La lecture subtile et très adroite que fait Evangelista, probablement la plus aboutie du livre, démontre bien les points de rupture et de convergence entre nationalisme, violence et genre. Cette lecture illustre aussi la condition politique des femmes du Québec au cours de cette période[8]. Celles-ci demeurent à la fois les sujets et les objets du nationalisme. D’un côté, elles se battent pour l’obtention d’une plus grande autonomie dans la sphère publique, alors que de l’autre, elles demeurent l’objet de l’intervention du mouvement nationaliste, car leur corps demeure le véhicule de la reproduction et de la transmission de la culture. Les politiques natalistes québécoises des 30 dernières années témoignent de cette ambiguïté.

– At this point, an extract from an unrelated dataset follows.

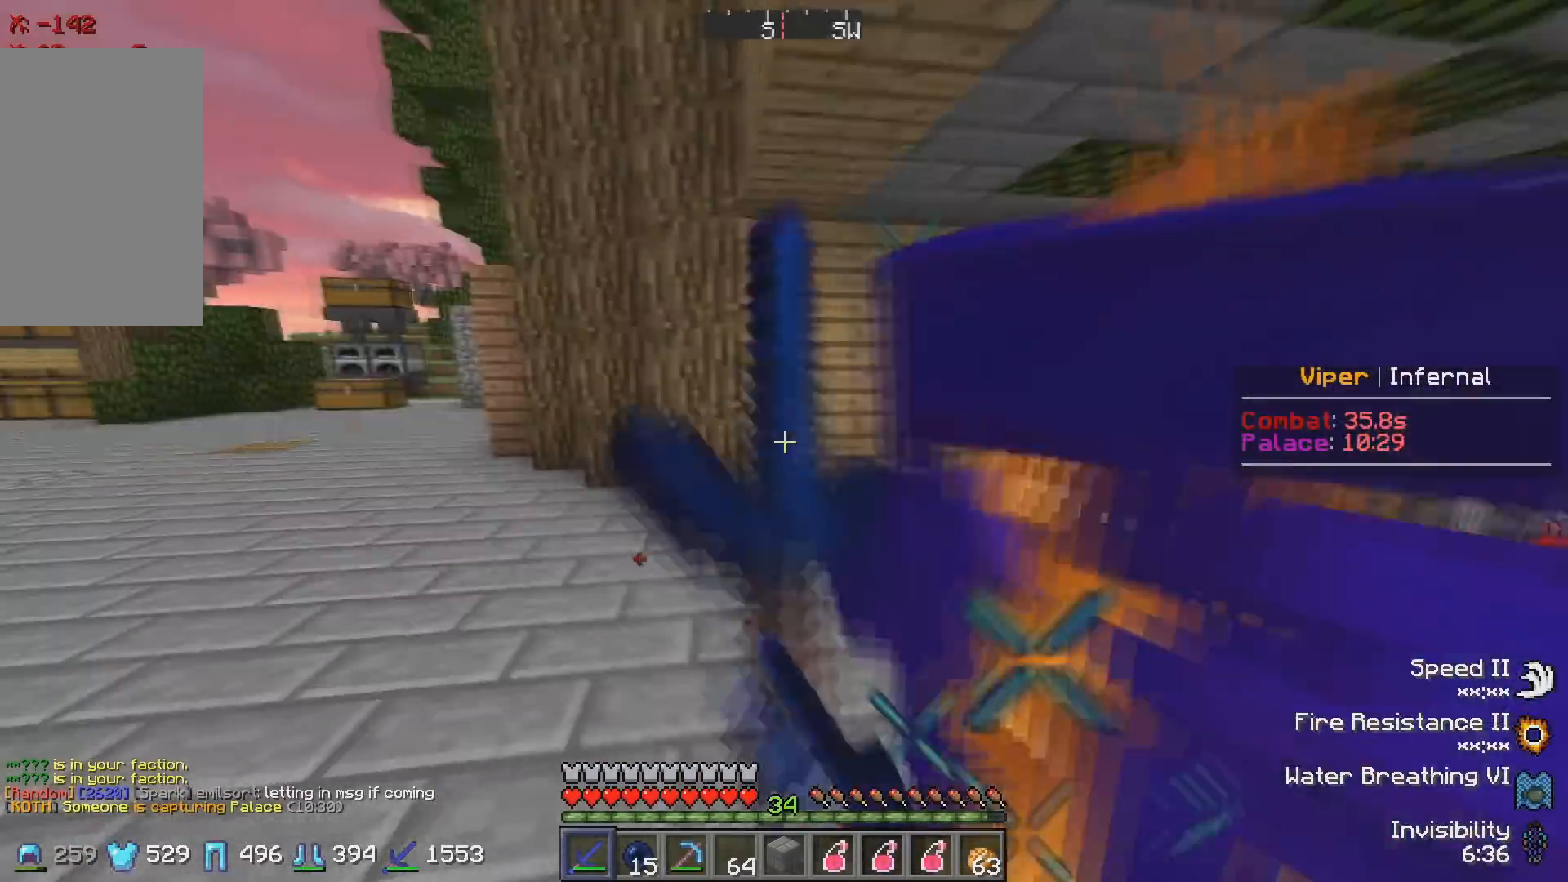
{"keys": ["w"], "events": [[300, "a", "up"], [333, "w", "down"]]}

Dans ce contexte, comment le Québec est-il parvenu à éviter les violences nationalistes qui ont déchiré la Yougoslavie ? Evangelista identifie trois raisons. La première est qu’il y a une plus grande égalité entre les sexes au Québec et moins de barrières à l’emploi tant pour les hommes que pour les femmes. La seconde explication se trouve dans le fait que le potentiel de violence nationaliste contre les femmes demeure bas, bien que le problème de la violence contre les femmes demeure toujours préoccupant, comme le massacre de la Polytechnique en décembre 1989 nous le rappelle. La dernière explication se trouve dans la montée du multiculturalisme au Québec. Cette idée témoigne du fait que les identités sont polymorphes et plastiques : elles peuvent être non violentes, plurielles et non exclusives. Toutefois, les débats sur les libertés religieuses et le droit des femmes qui animent le discours politique québécois actuel (et passé) illustrent de façon éloquente que la femme, en tant que site du pouvoir masculin, demeure au coeur des préoccupations tant multiculturalistes que nationalistes. De ce point de vue, le féminisme de Woolf, affranchi de ses repères masculins, semble retrouver toute sa pertinence et sa fraîcheur (voire sa nécessité) dans ce contexte québécois marqué par la résurgence d’une pensée conservatrice critiquant l’héritage de la Révolution tranquille, l’idéologie des droits de la personne ainsi que les repères classiques de la modernité québécoise[9].

L’ouvrage de Matthew Evangelista, sans être révolutionnaire, fait la démonstration, au travers de présentations schématiques nuancées, des qualités heuristiques et pédagogiques du 7e art. Celui-ci peut nous aider à mettre en lumière les ambiguïtés et paradoxes de notre propre condition politique, chose que les sciences humaines classiques peinent à rendre compte dans toute leur complexité. Le livre de Matthew Evangelista nous rappelle aussi que les rapports entre violence, genre et projets nationalistes, quels qu’ils soient, demeurent équivoques et éminemment ambigus, et ce, tant pour les hommes que pour les femmes. Toute généralisation sur le sujet se révèle donc vaine, en dépit des similarités qui pourraient exister. De ce point de vue, cet ouvrage constitue un effort réflexif extrêmement utile.